The list is instructive:
Kennedy was straightforward; Romney was clever.Rutten also identifies more differences:
Kennedy spoke to a hostile audience of Protestant clergymen and took their questions afterward; Romney spoke to a hand-picked crowd at a Republican presidential library and took no questions.
Kennedy defended -- indeed, insisted on -- separation of church and state; Romney simply asked that what is essentially a religious test for office be expanded to include his religion.
Kennedy and his advisors sought the advice of one of American-style religious liberty's foremost defenders -- the great Jesuit theologian John Courtney Murray; Romney sought the counsel of political handlers skilled in stage managing the religious right.
- Kennedy used the word Catholic 14 times in his speech. Romney "used the word Mormon only once."

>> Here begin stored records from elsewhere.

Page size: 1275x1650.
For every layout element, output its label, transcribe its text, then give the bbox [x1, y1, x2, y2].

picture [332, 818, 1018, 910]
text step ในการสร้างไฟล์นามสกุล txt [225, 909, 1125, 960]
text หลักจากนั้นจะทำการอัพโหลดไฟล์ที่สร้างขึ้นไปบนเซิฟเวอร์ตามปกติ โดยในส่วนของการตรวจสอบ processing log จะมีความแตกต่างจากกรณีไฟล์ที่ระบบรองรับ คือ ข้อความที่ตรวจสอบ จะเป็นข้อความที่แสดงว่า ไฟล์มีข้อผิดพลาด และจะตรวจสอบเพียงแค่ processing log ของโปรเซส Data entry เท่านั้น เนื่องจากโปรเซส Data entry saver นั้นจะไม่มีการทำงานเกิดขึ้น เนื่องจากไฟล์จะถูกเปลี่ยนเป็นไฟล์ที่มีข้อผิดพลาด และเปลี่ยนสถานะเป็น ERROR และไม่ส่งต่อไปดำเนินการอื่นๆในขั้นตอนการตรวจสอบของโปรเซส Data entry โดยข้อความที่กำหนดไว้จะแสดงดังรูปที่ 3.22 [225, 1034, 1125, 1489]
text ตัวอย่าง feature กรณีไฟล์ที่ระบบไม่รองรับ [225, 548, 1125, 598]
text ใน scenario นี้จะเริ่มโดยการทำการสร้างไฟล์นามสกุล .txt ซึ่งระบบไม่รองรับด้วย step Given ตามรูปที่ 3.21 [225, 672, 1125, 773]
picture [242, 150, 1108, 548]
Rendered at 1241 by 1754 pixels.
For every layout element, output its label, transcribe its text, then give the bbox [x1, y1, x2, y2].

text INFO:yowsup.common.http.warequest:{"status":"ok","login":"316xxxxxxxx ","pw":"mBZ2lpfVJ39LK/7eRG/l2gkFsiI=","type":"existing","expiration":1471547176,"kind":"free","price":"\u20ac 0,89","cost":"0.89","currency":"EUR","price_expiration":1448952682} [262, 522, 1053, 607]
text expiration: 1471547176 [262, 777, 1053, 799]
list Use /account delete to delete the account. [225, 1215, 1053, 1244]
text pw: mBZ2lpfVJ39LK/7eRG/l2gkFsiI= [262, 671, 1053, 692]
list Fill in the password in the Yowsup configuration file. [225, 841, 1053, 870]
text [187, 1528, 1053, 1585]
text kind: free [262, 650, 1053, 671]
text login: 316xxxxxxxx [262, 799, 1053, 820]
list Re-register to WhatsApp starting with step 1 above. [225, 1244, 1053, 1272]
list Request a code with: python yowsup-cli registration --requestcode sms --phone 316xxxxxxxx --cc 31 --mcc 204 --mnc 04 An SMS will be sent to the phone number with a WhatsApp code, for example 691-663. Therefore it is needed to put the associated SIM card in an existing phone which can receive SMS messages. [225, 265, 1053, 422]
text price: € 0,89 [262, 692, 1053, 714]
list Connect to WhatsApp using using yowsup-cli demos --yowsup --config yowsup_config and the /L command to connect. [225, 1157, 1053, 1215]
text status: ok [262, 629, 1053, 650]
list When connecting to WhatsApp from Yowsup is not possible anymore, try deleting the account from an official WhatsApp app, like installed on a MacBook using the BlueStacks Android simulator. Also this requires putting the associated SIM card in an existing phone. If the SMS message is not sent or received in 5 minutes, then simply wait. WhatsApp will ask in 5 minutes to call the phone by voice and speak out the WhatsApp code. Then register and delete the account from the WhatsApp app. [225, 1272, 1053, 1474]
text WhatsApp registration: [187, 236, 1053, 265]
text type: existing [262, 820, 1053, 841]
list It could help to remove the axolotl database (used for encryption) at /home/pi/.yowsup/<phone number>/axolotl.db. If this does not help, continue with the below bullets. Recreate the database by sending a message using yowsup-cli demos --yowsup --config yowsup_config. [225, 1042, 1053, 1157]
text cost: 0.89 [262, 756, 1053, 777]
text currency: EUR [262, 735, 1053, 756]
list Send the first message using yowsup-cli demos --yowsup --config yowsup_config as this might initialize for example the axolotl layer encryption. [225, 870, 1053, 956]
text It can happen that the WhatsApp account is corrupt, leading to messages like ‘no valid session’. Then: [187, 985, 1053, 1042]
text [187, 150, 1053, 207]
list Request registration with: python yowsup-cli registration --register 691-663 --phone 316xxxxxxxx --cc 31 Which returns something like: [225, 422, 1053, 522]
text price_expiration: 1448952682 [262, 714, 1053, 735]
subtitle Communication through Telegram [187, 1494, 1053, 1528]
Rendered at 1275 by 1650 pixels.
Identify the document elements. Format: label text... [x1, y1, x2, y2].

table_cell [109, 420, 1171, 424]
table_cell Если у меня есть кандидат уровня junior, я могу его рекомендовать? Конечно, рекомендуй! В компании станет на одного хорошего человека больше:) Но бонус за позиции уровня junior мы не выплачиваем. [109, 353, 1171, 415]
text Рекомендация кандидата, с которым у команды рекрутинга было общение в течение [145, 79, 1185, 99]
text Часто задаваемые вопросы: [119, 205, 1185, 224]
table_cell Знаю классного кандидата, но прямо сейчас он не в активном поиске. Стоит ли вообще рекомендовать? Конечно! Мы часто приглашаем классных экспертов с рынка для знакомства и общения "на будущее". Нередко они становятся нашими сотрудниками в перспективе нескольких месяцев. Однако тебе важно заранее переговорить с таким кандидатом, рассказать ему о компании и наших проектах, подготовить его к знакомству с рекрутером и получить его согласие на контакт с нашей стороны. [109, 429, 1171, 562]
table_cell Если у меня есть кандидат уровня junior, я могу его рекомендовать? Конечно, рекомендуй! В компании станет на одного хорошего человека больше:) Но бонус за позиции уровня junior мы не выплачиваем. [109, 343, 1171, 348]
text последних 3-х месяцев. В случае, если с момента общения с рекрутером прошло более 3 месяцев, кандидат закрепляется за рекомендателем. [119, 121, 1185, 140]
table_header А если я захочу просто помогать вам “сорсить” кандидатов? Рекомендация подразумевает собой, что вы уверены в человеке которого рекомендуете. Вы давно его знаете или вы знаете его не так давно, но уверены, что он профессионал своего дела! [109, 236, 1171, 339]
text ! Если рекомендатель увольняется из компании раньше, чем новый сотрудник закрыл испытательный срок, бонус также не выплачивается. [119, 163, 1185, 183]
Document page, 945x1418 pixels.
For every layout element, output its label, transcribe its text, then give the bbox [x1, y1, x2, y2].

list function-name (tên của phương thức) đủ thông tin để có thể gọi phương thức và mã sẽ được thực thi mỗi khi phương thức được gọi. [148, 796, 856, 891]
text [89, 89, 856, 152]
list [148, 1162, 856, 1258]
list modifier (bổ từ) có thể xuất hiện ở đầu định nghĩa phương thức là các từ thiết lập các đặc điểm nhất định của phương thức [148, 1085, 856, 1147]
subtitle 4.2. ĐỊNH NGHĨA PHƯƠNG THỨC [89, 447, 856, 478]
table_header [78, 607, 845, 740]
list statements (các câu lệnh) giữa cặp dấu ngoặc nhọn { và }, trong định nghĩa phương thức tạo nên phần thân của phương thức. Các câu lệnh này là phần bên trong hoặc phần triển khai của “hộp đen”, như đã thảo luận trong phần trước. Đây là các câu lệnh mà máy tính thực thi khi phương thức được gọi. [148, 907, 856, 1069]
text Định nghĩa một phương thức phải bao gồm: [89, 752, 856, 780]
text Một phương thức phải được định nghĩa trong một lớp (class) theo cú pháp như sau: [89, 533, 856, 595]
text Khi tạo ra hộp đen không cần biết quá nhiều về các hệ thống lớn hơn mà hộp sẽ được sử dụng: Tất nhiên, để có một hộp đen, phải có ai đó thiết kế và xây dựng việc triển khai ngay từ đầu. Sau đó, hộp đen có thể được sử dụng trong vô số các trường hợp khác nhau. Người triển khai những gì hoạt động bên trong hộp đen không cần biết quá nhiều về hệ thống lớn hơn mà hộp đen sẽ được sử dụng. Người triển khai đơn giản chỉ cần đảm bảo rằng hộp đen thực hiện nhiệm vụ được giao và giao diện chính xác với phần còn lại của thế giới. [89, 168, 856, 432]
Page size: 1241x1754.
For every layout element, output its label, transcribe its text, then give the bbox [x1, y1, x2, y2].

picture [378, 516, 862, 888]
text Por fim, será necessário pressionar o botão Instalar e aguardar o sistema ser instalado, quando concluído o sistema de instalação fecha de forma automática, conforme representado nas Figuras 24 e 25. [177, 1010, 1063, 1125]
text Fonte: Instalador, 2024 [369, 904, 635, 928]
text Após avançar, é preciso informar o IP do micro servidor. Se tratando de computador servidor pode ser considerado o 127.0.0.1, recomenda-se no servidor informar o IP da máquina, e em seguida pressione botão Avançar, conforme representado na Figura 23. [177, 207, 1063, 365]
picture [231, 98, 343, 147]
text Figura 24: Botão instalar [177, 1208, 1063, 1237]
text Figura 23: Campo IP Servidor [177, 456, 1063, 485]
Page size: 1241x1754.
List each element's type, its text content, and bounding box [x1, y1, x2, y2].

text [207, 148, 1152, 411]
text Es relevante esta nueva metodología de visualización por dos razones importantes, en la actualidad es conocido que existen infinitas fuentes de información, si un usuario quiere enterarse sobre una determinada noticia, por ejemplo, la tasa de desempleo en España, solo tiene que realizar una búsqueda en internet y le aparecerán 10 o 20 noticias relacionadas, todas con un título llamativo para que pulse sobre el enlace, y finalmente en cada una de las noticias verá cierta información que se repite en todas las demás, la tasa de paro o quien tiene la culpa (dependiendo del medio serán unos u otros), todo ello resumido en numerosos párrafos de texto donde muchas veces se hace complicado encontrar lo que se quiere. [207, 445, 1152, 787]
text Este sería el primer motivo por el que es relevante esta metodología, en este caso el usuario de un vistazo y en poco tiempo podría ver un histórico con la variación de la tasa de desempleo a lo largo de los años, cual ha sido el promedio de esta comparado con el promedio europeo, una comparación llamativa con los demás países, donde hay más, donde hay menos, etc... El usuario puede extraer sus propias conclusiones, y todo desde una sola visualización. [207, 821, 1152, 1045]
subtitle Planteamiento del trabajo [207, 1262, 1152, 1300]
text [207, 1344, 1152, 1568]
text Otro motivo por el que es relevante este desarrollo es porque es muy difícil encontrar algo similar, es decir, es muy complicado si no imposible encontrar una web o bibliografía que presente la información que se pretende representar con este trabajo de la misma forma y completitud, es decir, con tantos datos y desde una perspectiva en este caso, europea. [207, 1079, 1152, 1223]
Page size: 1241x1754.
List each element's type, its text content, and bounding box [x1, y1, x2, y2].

- Kennedy affirmed his commitment to "an America where the separation of church and state is absolute." Romney urged a joinder of the two.
- Kennedy reminded his audience that he had a voting record opposes to government subsidies for parochial schools. Romney was silent on the issue.
- Kennedy expressly included secular humanists within his America. Romney derided them for "seeking to establish a new religion in America -- the religion of secularism." (Pretty bold for someone who subscribes to a faith that began in upstate New York in the 1820's during the "treasure hunting" craze.)
Romney should not be rejected as a candidate because he's a Mormon. He should be rejected because he openly advocates establishing religion in "the public square" -- precisely where our Founding Fathers did not want it because, inevitably, the next question always becomes "whose religion?"
1 comment:
Doesn't the Republican Party owe Americans a clear choice--a Huckabee-Romney or Romney-Huckabee ticket--that would, in effect, be a referendum on the separation of church and state?
The alternative is to keep allowing the Religious Right to keep dominating the American conversation far out of proportion to be their true numbers and in contradiction to a consensus that existed in the nation's politics since 1776 until Islamic terrorists gave Bush's Christian absolutists a climate of fear in which to propagate their own extremism.